And this is primarily why you cannot see the forest for the trees when it comes to free will. While you may sincerely think that of yourself (and I don't want to make any of this personal), this is simply not true in general. We are not robots.
Becasue we can understand why people make immoral choices, and even given the same circumstances, doesn't mean we would necessarily make those same choices.
Committing the moral evil (sin) of theft as noted above is a prime example.
The Biblical God asks us to know what He supposedly knows in order to make the right choice--but the Bible tells us we can never know everything that God knows, so we are put in a catch 22 situation, where we have to make the right choice without the faculties to do so. If a person happens to be born in a pagan country or a country where the Biblical faiths are not predominant, how can they make the correct Biblical choice? They've never experienced the knowledge necessary to make the right choice, they don't have the proper environment to make the right choice; they don't have the correct history to have access to the right choice.

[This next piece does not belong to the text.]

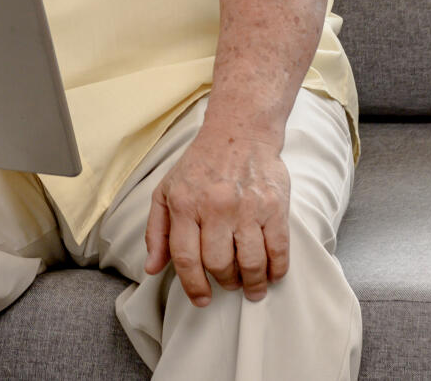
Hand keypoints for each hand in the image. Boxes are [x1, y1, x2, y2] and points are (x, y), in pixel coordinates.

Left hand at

Contra-causal free will DEMANDS that we know what the right choice is, like it's beamed down into our brains giving us access to information outside of the natural world, and that's just not factual.
Re: the highlighted...no, no, no, no.....here's why.
As to the first part: The Biblical God asks us to know what He supposedly knows
Just to be clear, Almighty God is All-Knowing and there is no way He would ever ask us to know what He knows. God has Infinite Knowledge and Intelligence and we, His creatures, have finite knowledge and intelligence. The perfect fullness of knowledge is possible only in the heavenly vision of God.
Now why does Almighty God want us to know His truth? Because God wills all men to be saved...for our ultimate everlasting Happiness in Heaven.
Having said that, in order that we might make the right choices, Almighty God did give us a way to know, (love and serve) Him and what He wants for us..
First God gave us His Old Testament prophets and written Revelation which all point to Christ Who is the Way, Truth and Life.
The fullest revelation of those things of God which man is intended to know has been made as far as this life goes. It has been given by Jesus the Christ. And while no one has understood the full depths of the truth revealed by Christ, we progress nonetheless, in the knowledge of His teachings. The fullness of Christ's truth is contained in the Catholic Church which has been teaching His truth for over 2000 years and will continue to do so until the end of the world.
So there is no catch 22 as you say. In 33AD, the Church was commissioned by Christ to teach His truths to all nations of the world and she is presently doing that.Christ promised that the end of the world would come only after Christ's truths had been preached to the whole world. St.Matt. 24:14.
So again, God created us in His Image and likeness in that our immortal soul represents a spark of God. He gifted us with free will. He has given us commands of which we can freely choose either to side with Him or against Him. We are to be His sons, but only if we want to be. It is only after our death that we can receive our inheritance depending on how we took the test of life which is our probation time.
Through their free will people accept or reject God and Jesus Christ and His teachings. We are the masters of our own destiny. God wants all of us, but many of us don't want Him and He respects our free will choice.
God has set everlasting life and death before us. And in Deuteronomy He tells us to choose life.